The Chief Executive Officer of the financial group, Segun Agbaje, told an investor conference call in Lagos that such a deal would require a syndication of up to $1.8 billion, and it “can be very tough to raise this kind of funding locally at the moment.”
“When I look at the books of Nigerian banks today, I don’t see a lot of dollar liquidity,” Agbaje had said, adding that “it’s becoming a very difficult deal for people to pull off.”
Nigerian banks, which in 2013 syndicated $3.3 billion debt to Dangote Industries for a refinery and petrochemical plant and financed Heirs Holding’s $1.1 billion acquisition of OML 17 last year, have seen their capacity to take on such deals wane considerably.
The lingering scarcity of the greenback saw the naira falling to N620 per dollar at the parallel market on Thursday. The figure represents a depreciation of N5 or 0.8 percent from the N615 it traded last week.
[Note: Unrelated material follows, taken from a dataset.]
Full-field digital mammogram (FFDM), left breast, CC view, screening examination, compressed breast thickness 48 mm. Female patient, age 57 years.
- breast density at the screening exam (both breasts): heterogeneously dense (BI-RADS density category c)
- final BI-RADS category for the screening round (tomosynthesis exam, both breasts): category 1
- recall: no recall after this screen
At the official market, the naira also depreciated by 0.36 per cent to close at N424.58 to a dollar on Wednesday, according to FMDQ OTC Securities Exchange.
Some stakeholders are worried that the IOCs that have been an integral part of the Nigerian oil and gas sector for decades would seek to divest at a time the need for them to partner with the country into the next important stage of the development of the sector cannot be over-emphasised.
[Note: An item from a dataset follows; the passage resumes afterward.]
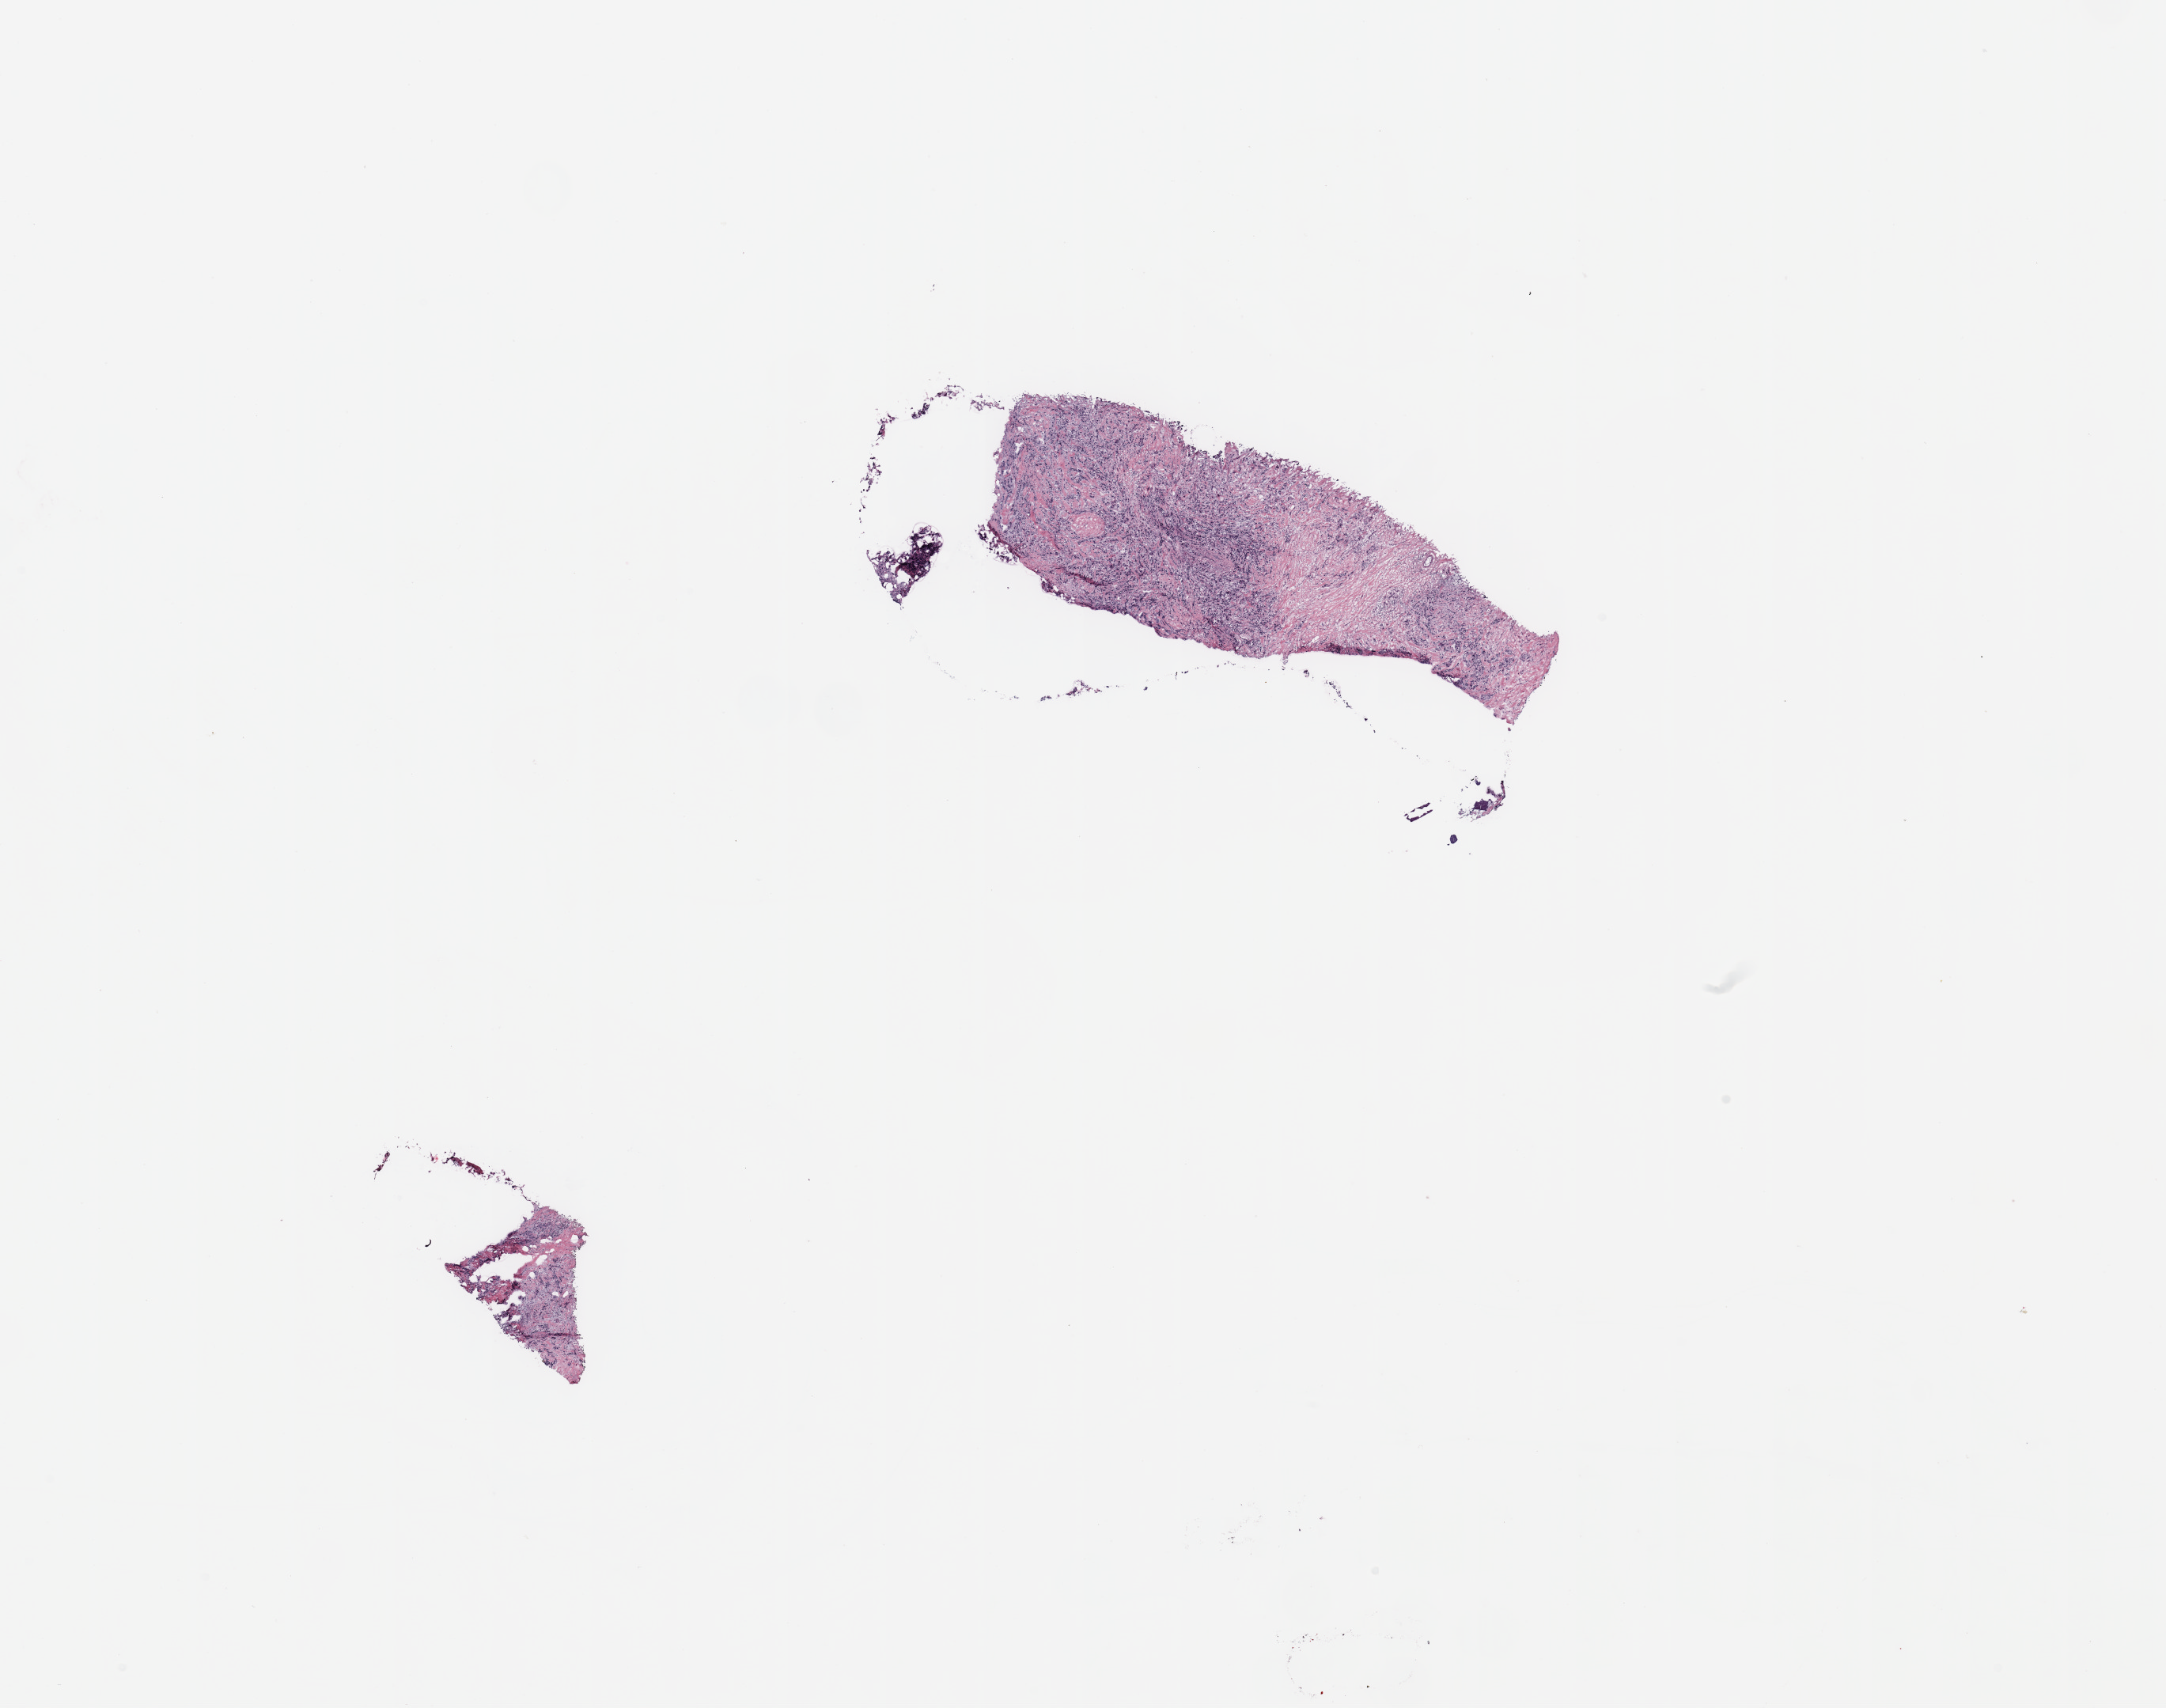
Hematoxylin and eosin (H&E) stained whole-slide image — a low-resolution overview of the entire scanned area, about 21.7 x 17.1 mm; breast, tissue type not recorded.
• patient diagnosis (cohort enrolment): breast cancer (breast)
This is more so as the Domestic Oil Companies (DOCs,) which now own the assets being divested by the IOCs, would still require technical support to operate them.
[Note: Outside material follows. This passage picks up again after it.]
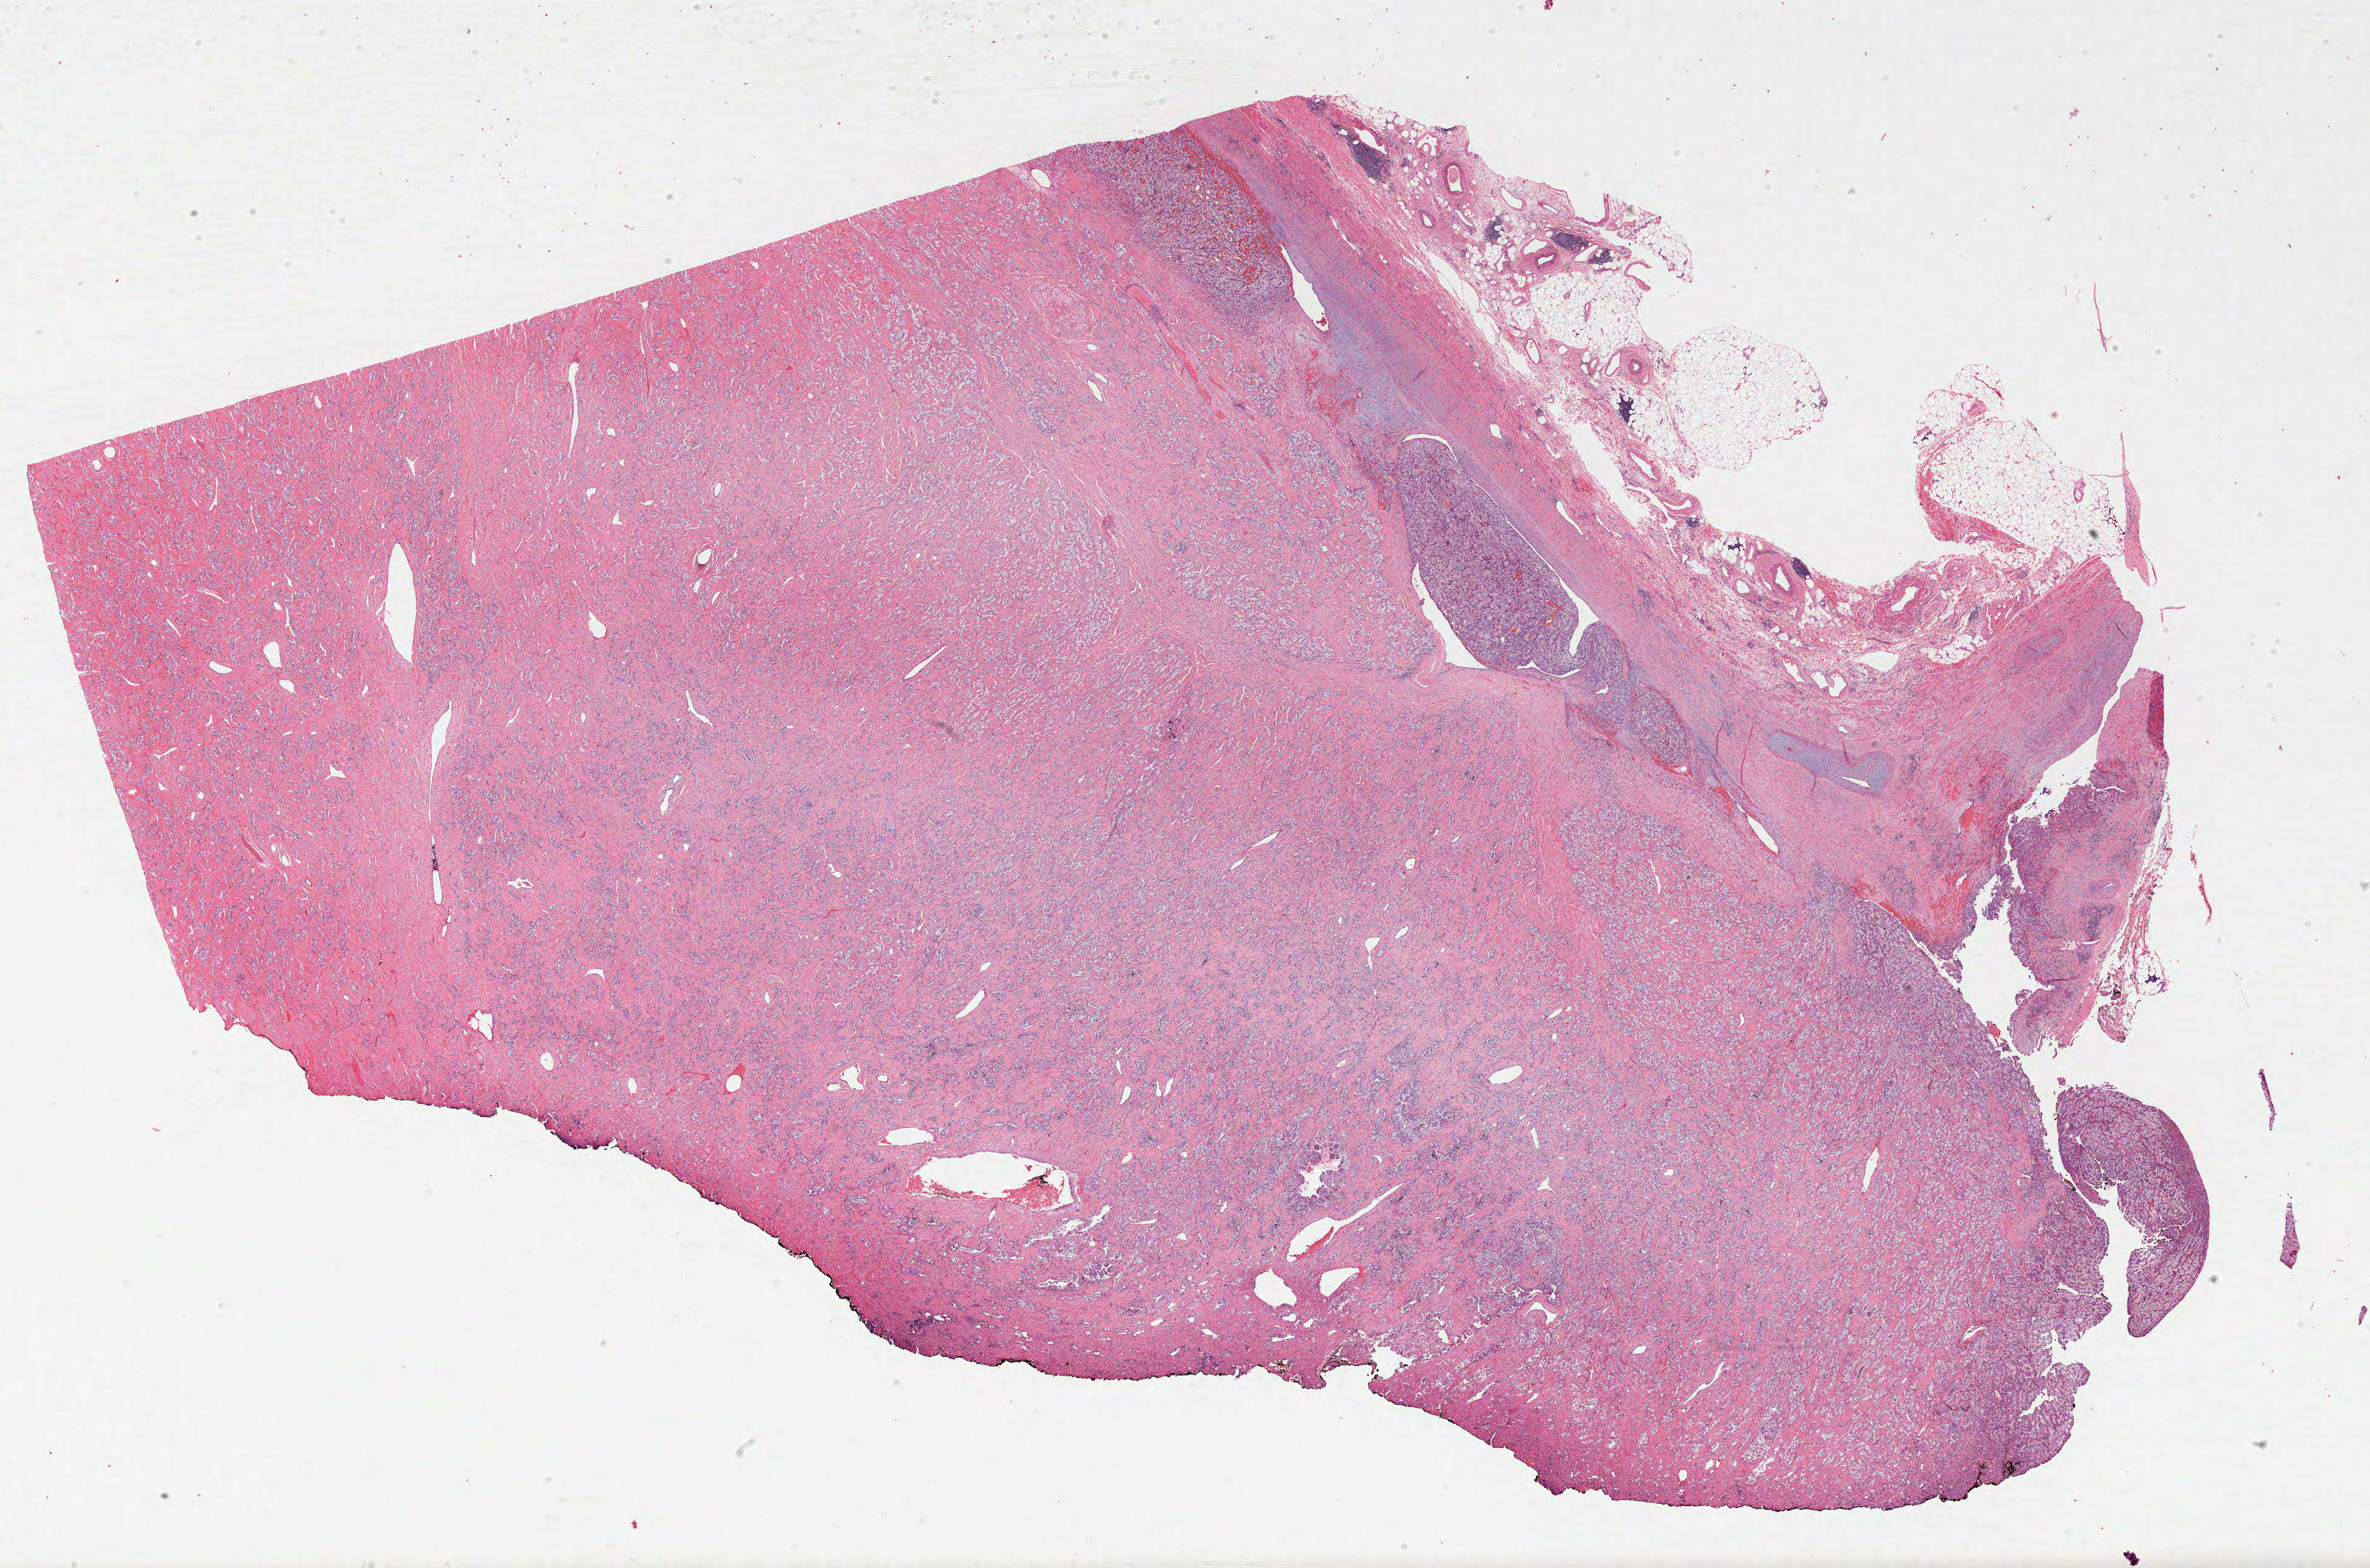
Whole-slide histology image, H&E-stained — a low-resolution overview of the entire scanned area, about 31.2 x 20.6 mm (from a 40x scan); formalin-fixed paraffin-embedded (FFPE) diagnostic section; sample: primary tumour, kidney. Patient: male, age at initial diagnosis 69 years.
Diagnosis: Clear cell adenocarcinoma, NOS.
Recently, the Petroleum and Natural Gas Senior
Staff Association of Nigeria, PENGASSAN, expressed fears over the increasing divestments by the IOCs from Nigeria, asking the federal government to provide more incentives to the IOCs to remain in Nigeria.
“While we are not averse to indigenous participation in the Nigerian Oil and Gas industry, we will not fold our arms and allow mediocre to take hold of our national assets and ruin the fortunes of future generations for immediate gains”, the oil workers said in a statement.
“It is on record that since IOCs started divestment in 2012; most of the companies that purchased such assets do not have and cannot attract the requisite finances for capital expenditures in such fields or have made reasonable efforts to provide the required human and technical developments of Nigerians within their establishment”, the statement also said.
Meanwhile, latest updates on Nigeria’s cash call arrears repayment showed that the country has so far repaid a total of $3.72bn to the five IOCs, leaving an outstanding balance of $971.8m.
The federal government through the NNPC had over the years piled up unpaid bills, referred to as cash calls, which it was obliged to pay the IOCs with which it had joint ventures (JVs) for oil exploration and production.
In 2016, the national oil company signed the cash call repayment agreements with the five IOCs to defray the cash call arrears within a period of five years after many years of its indebtedness to JV partners.
Also, the government through the Federal Ministry of Petroleum Resources negotiated a discount with the five IOCs in December 2016, leading to the reduction of the debt from about $5.1bn to $4.68bn, which the NNPC has continued to reduce in instalments.